What to do: In the part of the listing that runs from its first line through the line containing "a testament to", rename "glassblower" to "glass artist" and reproduce those lines otherwise unchanged.

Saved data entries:
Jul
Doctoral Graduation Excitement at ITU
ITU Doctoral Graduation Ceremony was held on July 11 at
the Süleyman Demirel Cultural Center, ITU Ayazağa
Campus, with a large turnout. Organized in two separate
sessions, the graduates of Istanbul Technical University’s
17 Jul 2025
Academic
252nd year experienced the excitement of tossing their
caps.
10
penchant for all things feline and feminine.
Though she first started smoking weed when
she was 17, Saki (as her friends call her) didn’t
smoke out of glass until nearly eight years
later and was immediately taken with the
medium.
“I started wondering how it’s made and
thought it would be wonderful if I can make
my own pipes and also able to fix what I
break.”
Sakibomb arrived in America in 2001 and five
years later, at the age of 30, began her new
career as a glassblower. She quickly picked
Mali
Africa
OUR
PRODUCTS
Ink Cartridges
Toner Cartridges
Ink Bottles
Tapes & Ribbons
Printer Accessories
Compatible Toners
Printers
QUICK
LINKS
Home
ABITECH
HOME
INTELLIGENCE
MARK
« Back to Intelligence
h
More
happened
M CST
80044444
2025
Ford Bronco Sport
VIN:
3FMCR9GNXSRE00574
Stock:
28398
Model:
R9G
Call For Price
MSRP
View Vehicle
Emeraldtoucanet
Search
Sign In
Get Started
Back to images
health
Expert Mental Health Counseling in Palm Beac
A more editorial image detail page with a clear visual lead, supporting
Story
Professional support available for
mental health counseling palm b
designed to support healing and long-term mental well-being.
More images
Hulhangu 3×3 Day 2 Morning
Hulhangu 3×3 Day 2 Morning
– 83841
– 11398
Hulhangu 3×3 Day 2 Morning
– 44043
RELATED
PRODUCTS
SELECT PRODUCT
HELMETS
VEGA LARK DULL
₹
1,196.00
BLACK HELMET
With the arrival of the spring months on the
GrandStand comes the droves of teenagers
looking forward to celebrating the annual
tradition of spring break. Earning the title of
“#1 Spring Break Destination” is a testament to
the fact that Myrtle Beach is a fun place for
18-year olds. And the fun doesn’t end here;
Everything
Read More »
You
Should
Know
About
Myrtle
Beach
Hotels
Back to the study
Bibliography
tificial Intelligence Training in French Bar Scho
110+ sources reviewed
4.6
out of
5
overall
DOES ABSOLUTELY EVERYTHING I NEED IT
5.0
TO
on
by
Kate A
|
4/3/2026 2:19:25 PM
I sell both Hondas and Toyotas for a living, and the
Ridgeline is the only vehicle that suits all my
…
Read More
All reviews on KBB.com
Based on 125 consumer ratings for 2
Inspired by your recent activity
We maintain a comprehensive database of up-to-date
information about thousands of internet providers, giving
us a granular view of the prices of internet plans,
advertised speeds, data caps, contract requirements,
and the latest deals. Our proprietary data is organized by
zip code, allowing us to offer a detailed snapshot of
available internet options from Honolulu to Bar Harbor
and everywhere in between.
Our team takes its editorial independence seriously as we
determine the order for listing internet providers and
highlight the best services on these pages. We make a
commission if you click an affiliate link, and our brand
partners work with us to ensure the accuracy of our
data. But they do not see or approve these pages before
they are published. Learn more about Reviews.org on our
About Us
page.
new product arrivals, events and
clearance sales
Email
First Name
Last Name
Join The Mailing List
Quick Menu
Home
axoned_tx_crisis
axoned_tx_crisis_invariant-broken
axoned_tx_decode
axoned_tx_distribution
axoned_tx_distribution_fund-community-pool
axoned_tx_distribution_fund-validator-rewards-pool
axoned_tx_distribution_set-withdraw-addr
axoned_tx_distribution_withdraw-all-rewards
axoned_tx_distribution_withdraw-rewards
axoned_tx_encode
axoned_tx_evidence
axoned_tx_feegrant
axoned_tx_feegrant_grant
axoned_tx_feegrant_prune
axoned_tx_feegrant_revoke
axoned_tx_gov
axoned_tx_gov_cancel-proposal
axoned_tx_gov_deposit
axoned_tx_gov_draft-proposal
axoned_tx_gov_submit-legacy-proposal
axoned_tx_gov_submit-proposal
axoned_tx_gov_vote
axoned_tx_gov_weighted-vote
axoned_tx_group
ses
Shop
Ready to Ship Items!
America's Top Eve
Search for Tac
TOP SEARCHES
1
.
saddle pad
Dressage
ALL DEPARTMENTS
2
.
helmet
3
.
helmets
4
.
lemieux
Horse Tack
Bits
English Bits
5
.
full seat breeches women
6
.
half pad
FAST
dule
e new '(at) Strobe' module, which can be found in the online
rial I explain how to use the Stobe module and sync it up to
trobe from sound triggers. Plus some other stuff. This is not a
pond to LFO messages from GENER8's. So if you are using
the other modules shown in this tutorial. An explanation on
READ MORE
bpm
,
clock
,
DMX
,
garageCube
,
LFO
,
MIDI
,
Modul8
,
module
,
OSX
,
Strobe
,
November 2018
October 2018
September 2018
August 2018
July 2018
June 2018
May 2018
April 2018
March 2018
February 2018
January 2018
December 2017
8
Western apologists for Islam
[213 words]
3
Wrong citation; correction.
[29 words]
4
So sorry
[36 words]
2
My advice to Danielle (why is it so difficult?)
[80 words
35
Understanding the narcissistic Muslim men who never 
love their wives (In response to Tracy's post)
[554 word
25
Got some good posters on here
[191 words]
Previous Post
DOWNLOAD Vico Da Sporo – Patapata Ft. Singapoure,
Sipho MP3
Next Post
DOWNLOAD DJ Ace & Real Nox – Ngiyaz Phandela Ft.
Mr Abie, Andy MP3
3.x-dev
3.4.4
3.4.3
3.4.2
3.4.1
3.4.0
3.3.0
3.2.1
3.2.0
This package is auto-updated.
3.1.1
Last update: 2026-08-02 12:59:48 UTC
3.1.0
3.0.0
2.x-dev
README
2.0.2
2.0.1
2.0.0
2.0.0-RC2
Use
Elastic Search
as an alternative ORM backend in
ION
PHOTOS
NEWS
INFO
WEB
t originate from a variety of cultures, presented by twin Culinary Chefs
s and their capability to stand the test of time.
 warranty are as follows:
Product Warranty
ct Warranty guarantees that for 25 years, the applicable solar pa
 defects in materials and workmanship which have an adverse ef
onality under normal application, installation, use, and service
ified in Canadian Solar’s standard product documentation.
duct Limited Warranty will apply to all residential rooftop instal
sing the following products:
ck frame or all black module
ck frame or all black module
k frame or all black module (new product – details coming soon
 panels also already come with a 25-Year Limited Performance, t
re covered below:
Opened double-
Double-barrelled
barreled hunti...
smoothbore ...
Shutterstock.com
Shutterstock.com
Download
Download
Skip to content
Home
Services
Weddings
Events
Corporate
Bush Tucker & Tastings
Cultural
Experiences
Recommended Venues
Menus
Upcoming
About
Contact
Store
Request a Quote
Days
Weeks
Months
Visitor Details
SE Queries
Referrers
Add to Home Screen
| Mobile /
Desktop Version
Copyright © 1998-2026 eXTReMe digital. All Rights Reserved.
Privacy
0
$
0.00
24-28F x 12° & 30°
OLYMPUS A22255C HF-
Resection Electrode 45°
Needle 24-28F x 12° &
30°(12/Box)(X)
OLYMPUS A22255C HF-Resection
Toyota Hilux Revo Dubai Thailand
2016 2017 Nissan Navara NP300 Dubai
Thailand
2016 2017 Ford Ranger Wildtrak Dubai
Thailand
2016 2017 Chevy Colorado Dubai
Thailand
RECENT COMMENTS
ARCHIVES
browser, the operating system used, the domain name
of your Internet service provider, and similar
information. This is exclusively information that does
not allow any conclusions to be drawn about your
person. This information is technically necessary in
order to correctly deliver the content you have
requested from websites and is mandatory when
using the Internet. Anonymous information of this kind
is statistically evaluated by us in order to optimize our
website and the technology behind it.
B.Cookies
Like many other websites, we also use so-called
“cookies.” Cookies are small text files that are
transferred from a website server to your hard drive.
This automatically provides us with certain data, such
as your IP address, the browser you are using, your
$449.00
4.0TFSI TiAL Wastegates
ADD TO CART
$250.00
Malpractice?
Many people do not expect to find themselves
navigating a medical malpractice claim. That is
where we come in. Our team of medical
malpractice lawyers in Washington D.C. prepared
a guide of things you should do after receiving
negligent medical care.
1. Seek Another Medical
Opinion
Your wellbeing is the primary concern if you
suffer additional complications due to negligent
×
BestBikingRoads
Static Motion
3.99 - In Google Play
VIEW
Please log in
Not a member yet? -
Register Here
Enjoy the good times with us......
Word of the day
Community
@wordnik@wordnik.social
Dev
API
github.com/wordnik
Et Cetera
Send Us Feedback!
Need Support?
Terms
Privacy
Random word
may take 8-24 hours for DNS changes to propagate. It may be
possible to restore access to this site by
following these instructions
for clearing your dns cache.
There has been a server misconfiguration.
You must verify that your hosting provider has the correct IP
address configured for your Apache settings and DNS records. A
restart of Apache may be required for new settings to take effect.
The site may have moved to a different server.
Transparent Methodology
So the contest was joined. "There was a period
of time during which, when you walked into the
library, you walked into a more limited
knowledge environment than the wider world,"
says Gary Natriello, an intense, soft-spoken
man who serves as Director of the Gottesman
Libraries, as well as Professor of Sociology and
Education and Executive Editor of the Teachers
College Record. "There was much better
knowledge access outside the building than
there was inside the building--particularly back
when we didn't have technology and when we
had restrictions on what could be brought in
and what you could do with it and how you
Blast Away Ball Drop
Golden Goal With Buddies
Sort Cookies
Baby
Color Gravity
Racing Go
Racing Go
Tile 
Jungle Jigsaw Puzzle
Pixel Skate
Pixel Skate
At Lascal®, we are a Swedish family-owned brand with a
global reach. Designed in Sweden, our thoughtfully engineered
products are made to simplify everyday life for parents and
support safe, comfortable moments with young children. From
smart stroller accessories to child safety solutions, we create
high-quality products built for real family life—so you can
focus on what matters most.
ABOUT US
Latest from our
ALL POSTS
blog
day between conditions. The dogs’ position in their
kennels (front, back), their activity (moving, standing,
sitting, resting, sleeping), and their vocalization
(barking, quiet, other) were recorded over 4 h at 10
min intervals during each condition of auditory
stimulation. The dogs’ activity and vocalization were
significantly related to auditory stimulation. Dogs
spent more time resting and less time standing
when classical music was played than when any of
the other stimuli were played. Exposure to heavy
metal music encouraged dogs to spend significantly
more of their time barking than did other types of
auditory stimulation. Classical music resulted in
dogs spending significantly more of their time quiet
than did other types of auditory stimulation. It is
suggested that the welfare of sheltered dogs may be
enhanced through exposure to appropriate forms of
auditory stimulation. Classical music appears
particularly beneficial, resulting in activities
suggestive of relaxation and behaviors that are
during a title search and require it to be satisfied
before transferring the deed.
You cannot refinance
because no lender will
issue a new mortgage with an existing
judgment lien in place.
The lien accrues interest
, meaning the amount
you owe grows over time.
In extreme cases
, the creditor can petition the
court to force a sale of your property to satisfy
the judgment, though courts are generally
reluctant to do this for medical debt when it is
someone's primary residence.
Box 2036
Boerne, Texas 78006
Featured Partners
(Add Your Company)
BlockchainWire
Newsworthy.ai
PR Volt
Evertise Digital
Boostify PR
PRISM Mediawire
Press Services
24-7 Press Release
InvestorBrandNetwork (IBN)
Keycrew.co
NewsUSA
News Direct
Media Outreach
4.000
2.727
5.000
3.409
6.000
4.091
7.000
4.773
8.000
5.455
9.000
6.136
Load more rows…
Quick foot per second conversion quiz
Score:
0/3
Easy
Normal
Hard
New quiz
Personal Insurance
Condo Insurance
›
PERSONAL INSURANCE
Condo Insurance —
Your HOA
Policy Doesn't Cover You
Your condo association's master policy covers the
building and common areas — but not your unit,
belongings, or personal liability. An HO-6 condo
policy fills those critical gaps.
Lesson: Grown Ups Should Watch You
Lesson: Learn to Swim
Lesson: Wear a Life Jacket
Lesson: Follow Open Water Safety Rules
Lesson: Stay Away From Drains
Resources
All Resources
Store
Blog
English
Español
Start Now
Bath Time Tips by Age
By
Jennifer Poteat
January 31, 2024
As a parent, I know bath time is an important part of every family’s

Reply:
Jul
Doctoral Graduation Excitement at ITU
ITU Doctoral Graduation Ceremony was held on July 11 at
the Süleyman Demirel Cultural Center, ITU Ayazağa
Campus, with a large turnout. Organized in two separate
sessions, the graduates of Istanbul Technical University’s
17 Jul 2025
Academic
252nd year experienced the excitement of tossing their
caps.
10
penchant for all things feline and feminine.
Though she first started smoking weed when
she was 17, Saki (as her friends call her) didn’t
smoke out of glass until nearly eight years
later and was immediately taken with the
medium.
“I started wondering how it’s made and
thought it would be wonderful if I can make
my own pipes and also able to fix what I
break.”
Sakibomb arrived in America in 2001 and five
years later, at the age of 30, began her new
career as a glass artist. She quickly picked
Mali
Africa
OUR
PRODUCTS
Ink Cartridges
Toner Cartridges
Ink Bottles
Tapes & Ribbons
Printer Accessories
Compatible Toners
Printers
QUICK
LINKS
Home
ABITECH
HOME
INTELLIGENCE
MARK
« Back to Intelligence
h
More
happened
M CST
80044444
2025
Ford Bronco Sport
VIN:
3FMCR9GNXSRE00574
Stock:
28398
Model:
R9G
Call For Price
MSRP
View Vehicle
Emeraldtoucanet
Search
Sign In
Get Started
Back to images
health
Expert Mental Health Counseling in Palm Beac
A more editorial image detail page with a clear visual lead, supporting
Story
Professional support available for
mental health counseling palm b
designed to support healing and long-term mental well-being.
More images
Hulhangu 3×3 Day 2 Morning
Hulhangu 3×3 Day 2 Morning
– 83841
– 11398
Hulhangu 3×3 Day 2 Morning
– 44043
RELATED
PRODUCTS
SELECT PRODUCT
HELMETS
VEGA LARK DULL
₹
1,196.00
BLACK HELMET
With the arrival of the spring months on the
GrandStand comes the droves of teenagers
looking forward to celebrating the annual
tradition of spring break. Earning the title of
“#1 Spring Break Destination” is a testament to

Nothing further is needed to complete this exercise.